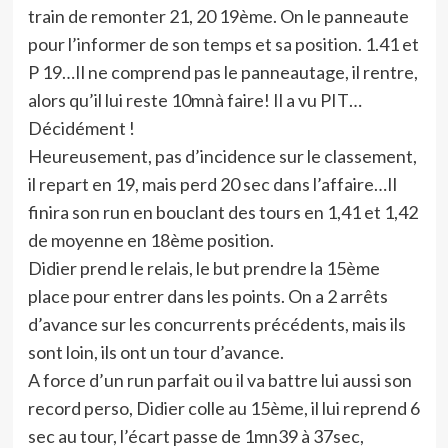
train de remonter 21, 20 19ème. On le panneaute
pour l’informer de son temps et sa position. 1.41 et
P 19…Il ne comprend pas le panneautage, il rentre,
alors qu’il lui reste 10mnà faire! Il a vu PIT…
Décidément !
Heureusement, pas d’incidence sur le classement,
il repart en 19, mais perd 20 sec dans l’affaire…Il
finira son run en bouclant des tours en 1,41 et 1,42
de moyenne en 18ème position.
Didier prend le relais, le but prendre la 15ème
place pour entrer dans les points. On a 2 arrêts
d’avance sur les concurrents précédents, mais ils
sont loin, ils ont un tour d’avance.
A force d’un run parfait ou il va battre lui aussi son
record perso, Didier colle au 15ème, il lui reprend 6
sec au tour, l’écart passe de 1mn39 à 37sec,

........

### Work request
Except for the pictures, return every line of the material exactly.

### Output below
train de remonter 21, 20 19ème. On le panneaute
pour l’informer de son temps et sa position. 1.41 et
P 19…Il ne comprend pas le panneautage, il rentre,
alors qu’il lui reste 10mnà faire! Il a vu PIT…
Décidément !
Heureusement, pas d’incidence sur le classement,
il repart en 19, mais perd 20 sec dans l’affaire…Il
finira son run en bouclant des tours en 1,41 et 1,42
de moyenne en 18ème position.
Didier prend le relais, le but prendre la 15ème
place pour entrer dans les points. On a 2 arrêts
d’avance sur les concurrents précédents, mais ils
sont loin, ils ont un tour d’avance.
A force d’un run parfait ou il va battre lui aussi son
record perso, Didier colle au 15ème, il lui reprend 6
sec au tour, l’écart passe de 1mn39 à 37sec,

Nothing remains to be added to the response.